Thanks for this, Jim. Great post as always.
(FYI: I’m trying out Mail Chimp for my site. Thanks for the recommendation.)
Hi Thomas. Thanks for the feedback.
One word: I don’t advise anyone to use MailChimp – My experience of the customer support was the worst of any provider I have ever used.
I use them because when their system works, it’s effective. However, I absolutely do NOT recommend them in any way.
Interesting. Perhaps I’ll re-think that then. Up until now, I’ve been managing my subscriptions by hand, but I’m getting too many to manage that way now. I need something more automated that will integrate with my existing site.
Do you have any service you *would* recommend?
I know several people who manage huge readerships, using Aweber:
http://www.aweber.com/ It’s inexpensive compared to many of the established services, yet seems to work fine.
Hope that helps.
Thanks, Jim. Appreciate it.
Let me know how you get on, Thomas.
It’s that old NLP presupposition:
The meaning of your communication is the response you get.
I always refer to this statement when I get feedback.
(Well, to be truthful, I refer to this statement *when* I remember. Sometimes people’s failure to understand my message gets me a tad annoyed, THEN I sit back and consider how I could improve my communication)
It can be easy to offload a communication issue to the recipient, which is why it’s so common.
Thanks for the feedback, Peter.
I think that sometimes it isn’t even that the message isn’t clear, it’s that it isn’t that great a deal! Sometimes when you see a great offer you think, “what’s great about that?” And it doesn’t even have to be about money saved.
Hi Mary. I saw an example of what you’re saying yesterday, with a 5% off ‘special’ offer from Lenovo. That’s about as small a discount as it’s possible to offer. Hardly special.
Fine tune, fine tune and fine tune some more. It’s our responsibility to help customers to make educated decisions about buying our products. Find ways to solve problems and you will make money.

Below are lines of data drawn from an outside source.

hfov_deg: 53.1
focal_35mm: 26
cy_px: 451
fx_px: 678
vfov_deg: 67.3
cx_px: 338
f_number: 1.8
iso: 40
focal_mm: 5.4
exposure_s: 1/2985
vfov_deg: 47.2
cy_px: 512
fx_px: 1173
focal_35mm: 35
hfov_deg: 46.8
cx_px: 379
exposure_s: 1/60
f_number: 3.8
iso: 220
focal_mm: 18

We’re all problem solvers – the better the problems we solve, the more demand there will be and the greater the rewards.
Hi Jim,
I see great comments here, almost revealing the whole range of issues encountered by business owners. We are all concerned by “stupidity”.
Actually, I think it’s an important reminder as we are growing in your domain to get better understood and fix points that we maybe haven’t seen before.

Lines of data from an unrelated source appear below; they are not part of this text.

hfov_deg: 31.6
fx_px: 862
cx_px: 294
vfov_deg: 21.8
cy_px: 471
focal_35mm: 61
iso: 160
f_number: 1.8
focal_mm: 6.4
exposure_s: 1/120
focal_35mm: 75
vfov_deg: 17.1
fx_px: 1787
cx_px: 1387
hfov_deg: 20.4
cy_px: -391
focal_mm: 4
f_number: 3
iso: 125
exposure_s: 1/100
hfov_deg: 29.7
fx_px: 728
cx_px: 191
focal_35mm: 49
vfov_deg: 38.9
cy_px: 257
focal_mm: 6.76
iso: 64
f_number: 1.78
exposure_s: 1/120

Hi there Yael. You’re right, it’s about learning from feedback, so we can have a clearer message.
Thanks as always for the feedback.
I saw an example of this today.
A guy came into the store where I was and told the owner he couldn’t find the way into the customer car park. I’d had same problem the first time I used the store. When the guy left, the owner rolled his eyes and said how dumb it was that the customer couldn’t find the car park… when it’s his crappy signage that’s losing him business and causing the problems.
Great post once again James. Thanks.
Oh my!
That’s a great story, Kelli. Thanks for sharing it with us.
I agree! We are currently working on our new slogan. Needless to say, it is the owners. I see us as more of a Marketing/Graphic Design business, not JUST a “Print Shop”… AWK!!